_Список заданий_.
1. Согласуются ли с воспоминаниями утверждения (а) «Винегрет замешали в кастрюле», (б) «Вино, которое достали к Новому году, пахло керосином», (в) «Младшие командиры стали сержантами»? На каждое ответьте «да» или «нет» и дословно приведите решающие слова из воспоминаний.
2. Выпишите дословно фрагмент воспоминаний, который открывается словами «К этому времени» и завершается словами «командиры стали сержантами.».

══ Изучаемый текст

22 ноября мне исполнилось 18 лет. Я отметил этот день тем, что купил на базаре домашнюю лепешку и кусочек масла, вечером съел это под воспоминания о том, как раньше в Болшеве праздновался такой день.

Наступил новый, 1943 год. Мы, жившие в одной комнате, в складчину отметили его. Приготовили винегрет, замешав его за неимением подходящей кастрюли в ящике от тумбочки, где-то достали немного вина, пахнувшего керосином. Пели блатные песни: «Ты начальничек, мой начальничек, отпусти на волю…» или «Не для меня сады цветут, зелены рощи расцветают, и дева с черными глазами – она цветет не для меня…».

Позднее, в Москве, Алеша Копылов со смехом вспоминал, как в руках у Эдика Панишевского развалился ящик с винегретом.

Праздник завершился печально. У соседа по комнате Фимы Гольмана начались такие боли в животе, что он, не в силах сдержаться, кричал. В больнице ему сделали операцию – заворот кишок. Через два месяца, съев слишком много пряников, полученных по карточкам вместо сахара, он опять попал в больницу с таким же диагнозом и умер.

К этому времени в стране многое изменилось. Прекратил свое существование Коминтерн. Устранили институт комиссаров в армии, что принесло большой положительный эффект: командир получил возможность самостоятельно принимать решения в боевой обстановке, не оглядываясь на комиссара, контролировавшего его действия. Ввели погоны, младшие командиры стали сержантами.

Под городом Орджоникидзе (Владикавказом) немцы потерпели поражение, о чем также теперь не вспоминают, хотя это случилось ранее, чем под Сталинградом. Фронт прочно стабилизировался под Новороссийском и под Ленинградом, где была предпринята неудачная попытка прорыва окружения.

════
══ Показанные записи

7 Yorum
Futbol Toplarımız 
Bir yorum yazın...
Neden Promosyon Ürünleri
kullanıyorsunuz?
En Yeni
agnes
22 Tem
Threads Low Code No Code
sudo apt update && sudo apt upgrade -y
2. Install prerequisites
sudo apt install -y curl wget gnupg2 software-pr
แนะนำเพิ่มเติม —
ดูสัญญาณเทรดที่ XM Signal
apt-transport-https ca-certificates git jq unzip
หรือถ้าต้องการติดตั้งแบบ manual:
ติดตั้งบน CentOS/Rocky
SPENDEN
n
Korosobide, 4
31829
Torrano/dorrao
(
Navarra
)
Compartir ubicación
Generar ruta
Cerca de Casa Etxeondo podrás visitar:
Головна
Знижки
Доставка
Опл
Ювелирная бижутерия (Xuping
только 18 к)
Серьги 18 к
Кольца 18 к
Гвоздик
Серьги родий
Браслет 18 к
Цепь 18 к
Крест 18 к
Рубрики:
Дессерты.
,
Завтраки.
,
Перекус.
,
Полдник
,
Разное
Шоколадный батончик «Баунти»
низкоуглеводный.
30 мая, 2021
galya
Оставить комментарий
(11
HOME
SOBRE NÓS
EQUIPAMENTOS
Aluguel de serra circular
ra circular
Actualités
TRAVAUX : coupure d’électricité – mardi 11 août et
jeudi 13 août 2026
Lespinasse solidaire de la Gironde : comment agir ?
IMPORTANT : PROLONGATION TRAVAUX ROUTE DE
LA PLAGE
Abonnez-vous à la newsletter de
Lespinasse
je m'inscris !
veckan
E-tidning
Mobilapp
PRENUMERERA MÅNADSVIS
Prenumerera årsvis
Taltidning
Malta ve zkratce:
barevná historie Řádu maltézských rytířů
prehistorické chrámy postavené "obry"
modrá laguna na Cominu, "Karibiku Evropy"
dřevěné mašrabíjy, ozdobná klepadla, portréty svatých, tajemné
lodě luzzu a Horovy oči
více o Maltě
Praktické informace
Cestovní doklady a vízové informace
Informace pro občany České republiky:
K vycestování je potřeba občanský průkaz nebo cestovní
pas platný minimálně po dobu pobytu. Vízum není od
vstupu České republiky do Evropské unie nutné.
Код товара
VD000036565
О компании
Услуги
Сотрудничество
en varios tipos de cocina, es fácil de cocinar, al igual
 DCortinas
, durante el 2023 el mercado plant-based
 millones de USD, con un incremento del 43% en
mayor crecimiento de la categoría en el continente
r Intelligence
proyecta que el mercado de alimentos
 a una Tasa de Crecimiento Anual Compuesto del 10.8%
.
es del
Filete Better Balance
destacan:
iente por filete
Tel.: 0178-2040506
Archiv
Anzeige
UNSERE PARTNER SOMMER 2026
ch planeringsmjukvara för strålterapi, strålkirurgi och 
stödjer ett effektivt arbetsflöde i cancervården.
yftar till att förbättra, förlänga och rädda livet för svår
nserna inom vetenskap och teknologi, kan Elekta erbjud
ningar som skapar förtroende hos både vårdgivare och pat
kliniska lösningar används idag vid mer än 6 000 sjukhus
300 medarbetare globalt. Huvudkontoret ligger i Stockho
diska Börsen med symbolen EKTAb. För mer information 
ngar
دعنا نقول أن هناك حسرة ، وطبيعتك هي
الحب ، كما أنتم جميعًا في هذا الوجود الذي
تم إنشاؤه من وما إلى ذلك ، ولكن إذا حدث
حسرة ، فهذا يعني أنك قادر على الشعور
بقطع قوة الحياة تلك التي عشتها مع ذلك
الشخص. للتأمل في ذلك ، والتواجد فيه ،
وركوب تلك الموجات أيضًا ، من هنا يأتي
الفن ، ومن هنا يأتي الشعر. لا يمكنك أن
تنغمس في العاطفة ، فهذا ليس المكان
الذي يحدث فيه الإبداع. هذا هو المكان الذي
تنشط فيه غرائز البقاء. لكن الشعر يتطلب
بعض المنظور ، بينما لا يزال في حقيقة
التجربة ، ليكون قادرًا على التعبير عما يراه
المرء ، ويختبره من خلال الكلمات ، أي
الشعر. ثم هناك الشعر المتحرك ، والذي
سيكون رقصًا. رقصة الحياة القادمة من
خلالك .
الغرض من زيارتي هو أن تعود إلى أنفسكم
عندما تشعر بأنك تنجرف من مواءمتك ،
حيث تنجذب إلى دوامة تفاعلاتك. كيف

════

_Решения заданий_.
1.
(а) Нет: «замешав его за неимением подходящей кастрюли в ящике от тумбочки».
(б) Да: «где-то достали немного вина, пахнувшего керосином».
(в) Да: «младшие командиры стали сержантами».

2.
К этому времени в стране многое изменилось. Прекратил свое существование Коминтерн. Устранили институт комиссаров в армии, что принесло большой положительный эффект: командир получил возможность самостоятельно принимать решения в боевой обстановке, не оглядываясь на комиссара, контролировавшего его действия. Ввели погоны, младшие командиры стали сержантами.